Aber was tun, wenn die EU-Kommission mit ihrer „EU only“-Taktik die nationalen Proteste zu unterlaufen versucht? Die Kampagnenplattform campact.de hat inzwischen eine Unterschriftensammlung gegen CETA initiiert. Ziel der Aktion: Die Bundestagsabgeordneten dazu zu bringen, der Regierung nur dann ein Votum zu CETA zu erlauben, wenn die Parlamente mitentscheiden dürfen.

Breite Fronten

Noch also hat sich die Kommission nicht durchgesetzt. Entscheidend ist, dass der Druck von unten anhält. Und er kommt ja mittlerweile aus allen Ecken. So hat zum Beispiel der Deutsche Richterbund Anfang Februar nicht nur ISDS, sondern auch Gabriels Vorhaben eines Investitionsgerichts öffentlich abgewatscht. Die „Schaffung von Sondergerichten für einzelne Gruppen von Rechtssuchenden ist der falsche Weg“, befand der mit Abstand grösste Berufsverband von RichterInnen und StaatsanwältInnen; dafür gebe es „weder eine Rechtsgrundlage noch eine Notwendigkeit“.

=====

■ Aufgaben
A. Nenne sämtliche Wendungen, die im Auszug in Anführungszeichen stehen.
B. Schreibe den Auszug über den Widerstand gegen CETA im Anschluss an seinen letzten Satz mit einigen Sätzen weiter.
Die nachstehenden Zeilen sind eigenständiges Material und gehören nicht zum Auszug.

Gesammelte Daten

=====

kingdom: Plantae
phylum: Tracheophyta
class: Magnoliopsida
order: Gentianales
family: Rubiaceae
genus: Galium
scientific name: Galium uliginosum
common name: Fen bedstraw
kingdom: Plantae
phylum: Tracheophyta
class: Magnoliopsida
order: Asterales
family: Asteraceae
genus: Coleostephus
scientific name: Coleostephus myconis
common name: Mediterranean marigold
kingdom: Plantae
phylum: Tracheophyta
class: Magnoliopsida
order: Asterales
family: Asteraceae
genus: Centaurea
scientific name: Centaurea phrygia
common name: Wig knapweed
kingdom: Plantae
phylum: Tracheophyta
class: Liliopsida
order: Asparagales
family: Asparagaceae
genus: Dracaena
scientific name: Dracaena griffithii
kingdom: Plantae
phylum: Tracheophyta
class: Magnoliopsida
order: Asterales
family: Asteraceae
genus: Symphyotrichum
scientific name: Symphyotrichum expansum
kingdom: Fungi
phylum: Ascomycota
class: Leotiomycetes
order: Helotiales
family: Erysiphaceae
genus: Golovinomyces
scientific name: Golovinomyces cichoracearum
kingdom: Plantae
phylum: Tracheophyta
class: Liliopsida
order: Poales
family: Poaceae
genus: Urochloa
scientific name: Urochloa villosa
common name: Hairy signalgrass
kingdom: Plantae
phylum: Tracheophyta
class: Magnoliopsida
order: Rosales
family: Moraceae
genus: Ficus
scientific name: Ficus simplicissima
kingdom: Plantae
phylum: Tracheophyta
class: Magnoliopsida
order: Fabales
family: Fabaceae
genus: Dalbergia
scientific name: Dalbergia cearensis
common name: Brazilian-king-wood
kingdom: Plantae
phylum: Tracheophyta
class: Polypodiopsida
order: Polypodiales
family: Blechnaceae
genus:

=====

■ Lösungen
A.
„EU only“
„Schaffung von Sondergerichten für einzelne Gruppen von Rechtssuchenden ist der falsche Weg“
„weder eine Rechtsgrundlage noch eine Notwendigkeit“

B.
Selbst die „Süddeutsche Zeitung“ kam am 6. Februar in einem ansonsten sehr freihandelsfreundlichen Kommentar zum Schluss, dass inzwischen „zahlreiche Beobachter die Chancen für einen [TTIP-] Deal nur noch auf 50 zu 50“ schätzen: Die Öffentlichkeit sei „ausgerechnet in der Exportnation Deutschland (…) einer geschickten Kampagne gegen TTIP erlegen“. Schon vor dem Richterbund hatten sich der Deutsche Kulturrat, der Städtetag, die Arbeitsgemeinschaft bäuerliche Landwirtschaft, die Gewerkschaften, zahlreiche zivilgesellschaftliche Organisationen (von attac über den BUND, Greenpeace, Mehr Demokratie bis hin zum Paritätischen Wohlfahrtsverband) und die Gemeinderäte von Singen, Konstanz, Allensbach sowie der Kreistag gegen TTIP und CETA ausgesprochen. Alles Opfer einer „geschickten Kampagne“?

Widerstand gibt es nicht nur hierzulande. Auch die Unterzeichnung des Transpazifischen Freihandelsabkommen TPP am vergangenen Wochenende in Auckland (Neuseeland) hat die Proteste dort nicht verstummen lassen. TPP, das zwölf Staaten umfasst (darunter die USA, Kanada, Mexiko, Japan, Peru, Chile, Vietnam und Australien), soll eine Freihandelszone begründen, in der vierzig Prozent des Weltsozialprodukts erwirtschaftet wird. Es sieht das ISDS-System vor, sichert US-Pharmakonzernen neue Monopolrechte, erlaubt den Handel mit unsicheren Lebensmitteln und begünstigt Lohndumping, wie Gewerkschaften und zahlreiche zivilgesellschaftliche Organisationen kritisieren.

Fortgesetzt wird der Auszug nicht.